#### Brief 1
In the RDF API description, which MySQL version is required for UTF-8 support?
#### Brief 2
Update the RDF API description by reproducing everything from "Postgresql and MySql" down to "also various demonstrators[14].", replacing "demonstrators" with "demos".
#### Brief 3
Give what follows the final sentence of the RDF API description, continuing that description rather than the data.
═══ Extract provided ═══
Each RDF Graph has an ID (the url it came from, or some other uri where not present), and each Node object has a reference to its containing Graph (default where not present). SQLGraphs retain the provenance information for updating and removal; however for SQL queries, the provenance is not returned.

SQL and in-memory implementations

Postgresql and MySql implementations. See GraphTest.java, UnionGraphAddRemoveTest.java, UnionGraphQueryProvenanceTest.java, UnionGraphSameStatementTest.java, UnionGraphSquishQueryTest.java, SQLGraphTest.java, Squish2SQLTest.java.

There are also various demonstrators[14].

Internationalization

Works with UTF-8 character sets for inmemory and Postgres versions; for MySQL, 4.1 is required for UTF-8 support. See

QueryI18NTest.java, QueryI18NTestMySQL.java, QueryI18NTestPostgres.java.

There is also an in-memory demo[15].

RDF Features and API Considerations

The following is a brief description of the API functionality using the headings from SWAD-Europe Deliverable 7.1: RDF API requirements and comparison by Jan Grant. A fuller description of the API is available in the javadoc and in the test and app directories of the software distribution.

The RDF Graph

Graph operations

The main Graph classes are Graph, UnionGraph (both in-memory implementations) and SQLGraph. Graph is the simplest case, used for loading RDF from a url or a file as RDF/XML or Ntriples. Graphs may then be added to UnionGraphs and SQLGraphs.

Creating an in-memory graph and querying it

Create a Graph and populate it:

 Graph gr = new Graph(uri, Util.RDFXML);
 gr.load();       

Ask it for subjects of type rdf:Class, returning a Vector of Nodes

   
 Vector classInstances
=gr.askForSubjects(null,"http://www.w3.org/1999/02/22-rdf-syntax-ns#type","http$

Ask for everything which has a subclass, returning a vector of Statements

Vector superclasses
=gr.ask(null,"http://www.w3.org/2000/01/rdf-schema#subClassOf",null);

Ask a Squish query, returning a ResultSet (see Squish BNF).

    
java.sql.ResultSet r=gr.askSquish(query);

Tell a graph a triple.
═══ Data section ═══
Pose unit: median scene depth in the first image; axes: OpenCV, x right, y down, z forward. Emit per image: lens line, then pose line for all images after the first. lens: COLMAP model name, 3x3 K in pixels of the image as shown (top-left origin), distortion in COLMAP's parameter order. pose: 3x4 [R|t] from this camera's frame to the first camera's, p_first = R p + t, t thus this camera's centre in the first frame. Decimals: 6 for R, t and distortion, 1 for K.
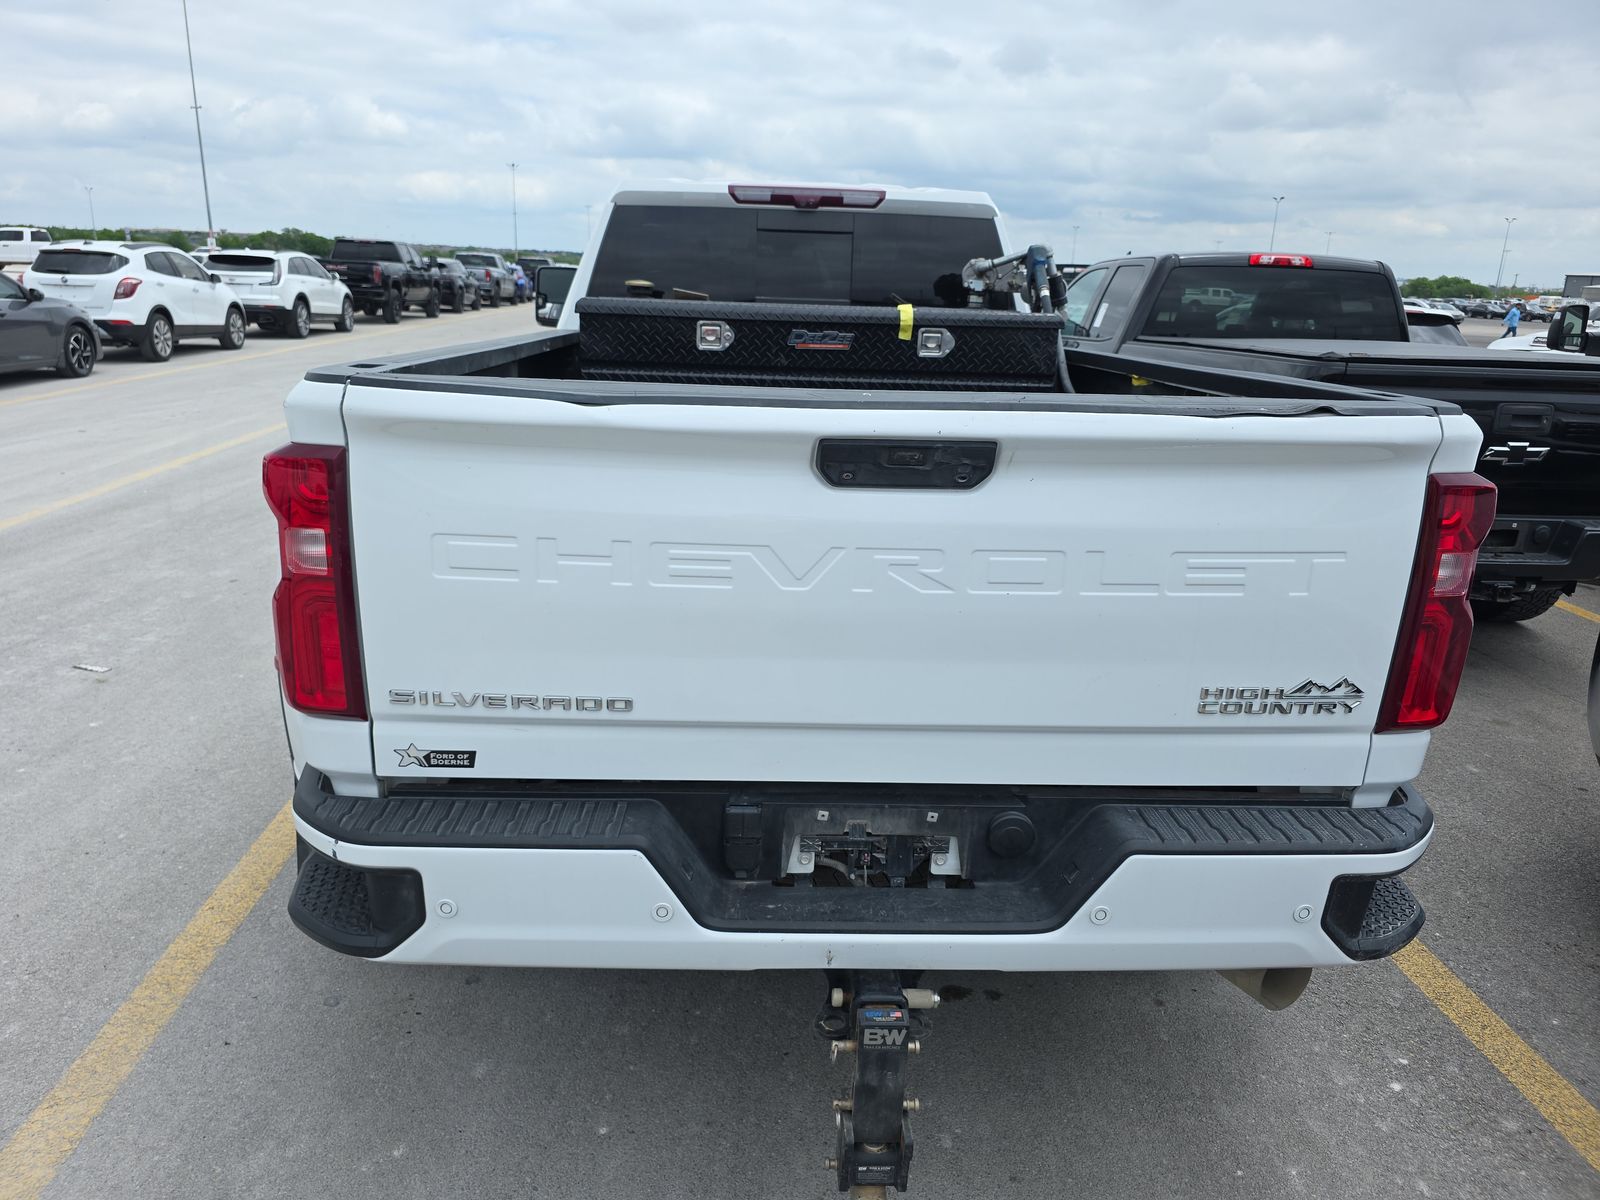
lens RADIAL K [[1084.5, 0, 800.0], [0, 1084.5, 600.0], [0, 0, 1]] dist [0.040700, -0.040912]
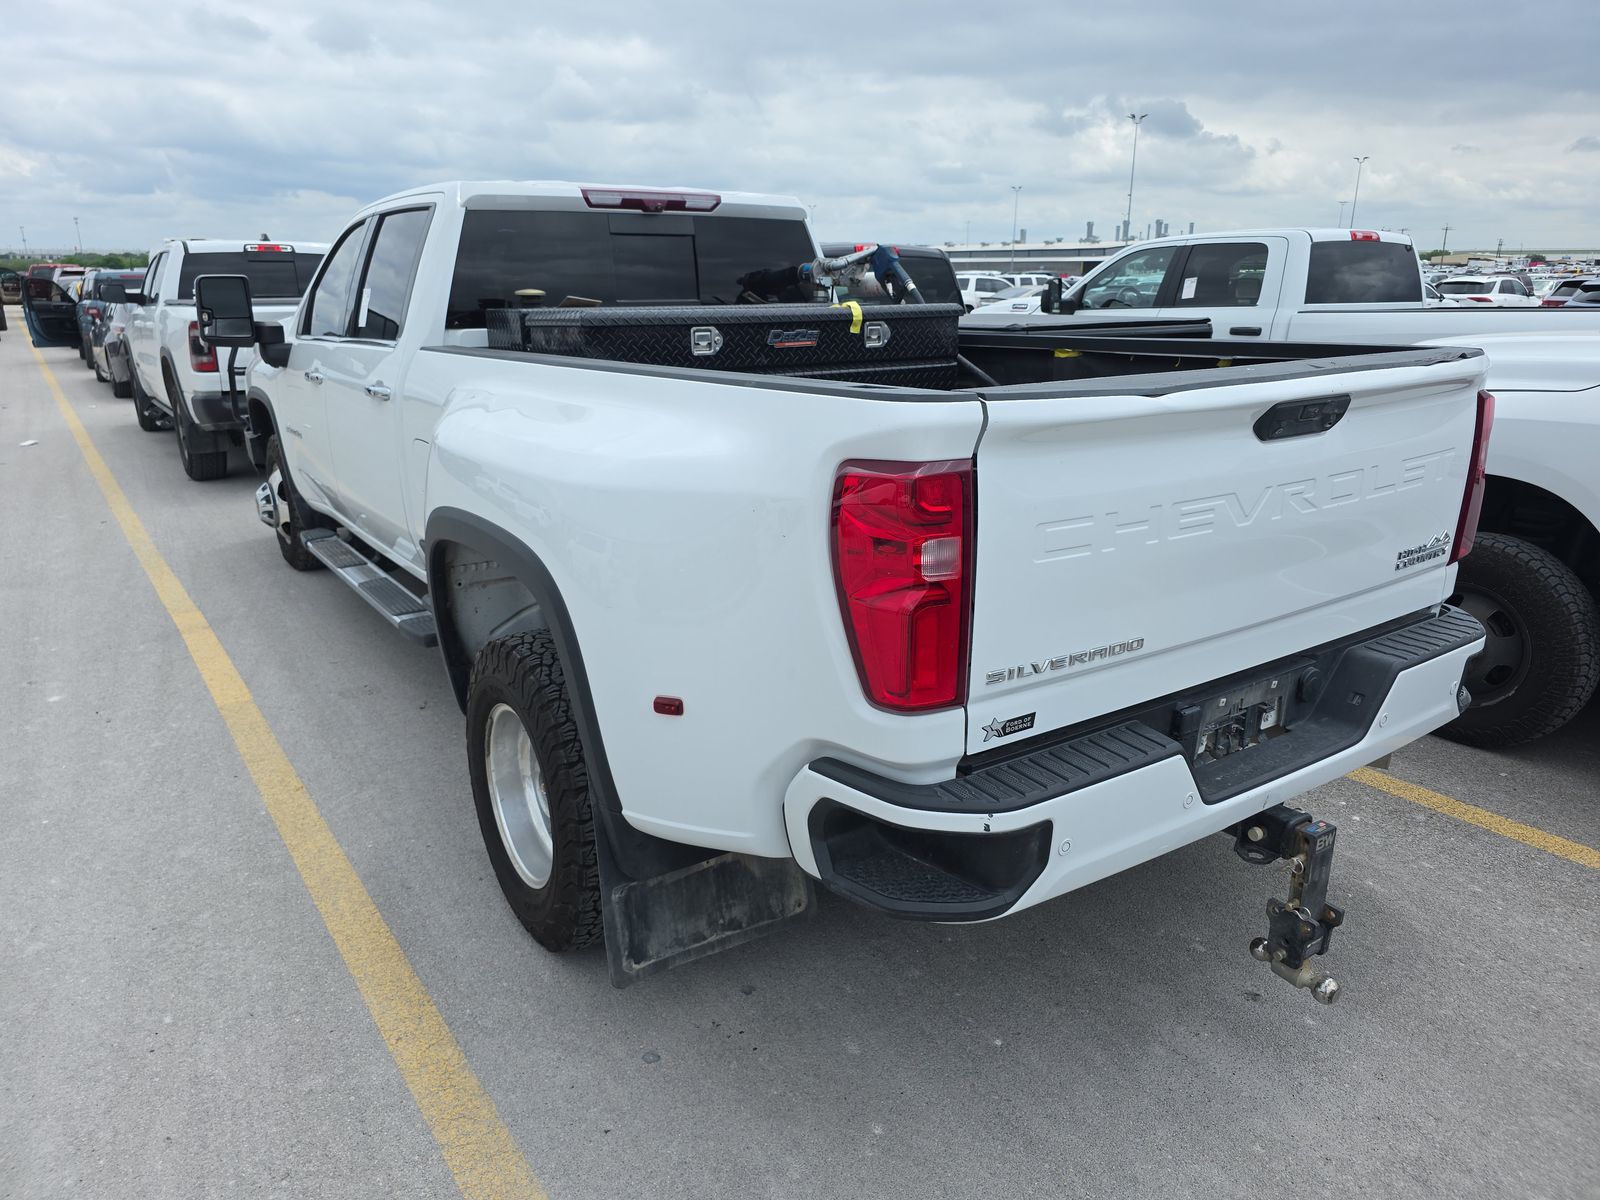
═══
#### Written reply 1
MySQL 4.1 is required for UTF-8 support.

#### Written reply 2
Postgresql and MySql implementations. See GraphTest.java, UnionGraphAddRemoveTest.java, UnionGraphQueryProvenanceTest.java, UnionGraphSameStatementTest.java, UnionGraphSquishQueryTest.java, SQLGraphTest.java, Squish2SQLTest.java.

There are also various demos[14].

#### Written reply 3
gr.tell(new Statement(new Node(subject),new Node(predicate),new
Node(object)));

Tell a Graph a vector of Statements

gr.tellAll(Vector v);

Delete a Statement (s cannot have null Nodes in it as yet)

gr.delete(Statement s);

Remove all statements

gr.removeAll();
The results of operations

All API-level reporting operations return a Vector of Statements or Nodes. The former can be quickly converted to a Graph so follows the triples-API format, where queries are directed at a Graph. The latter is useful where a Node-based API format is prefered.

Query-level access produces ResultSet 'rectangular' node bindings, using an implementation of java.sql.ResultSet.

Provenance (extension)

Provenance is tracked through Graphs and in the SQL version. Each graph has a base URI.

Union graphs allow querying several Graphs together.

The Triple

This is termed 'Statement' in this implementation. It consists of access methods for three Nodes. None can be missing (null): for triple-based querying, Query should be used - Query is a subclass of Statement allowing nulls and providing access methods for variable names.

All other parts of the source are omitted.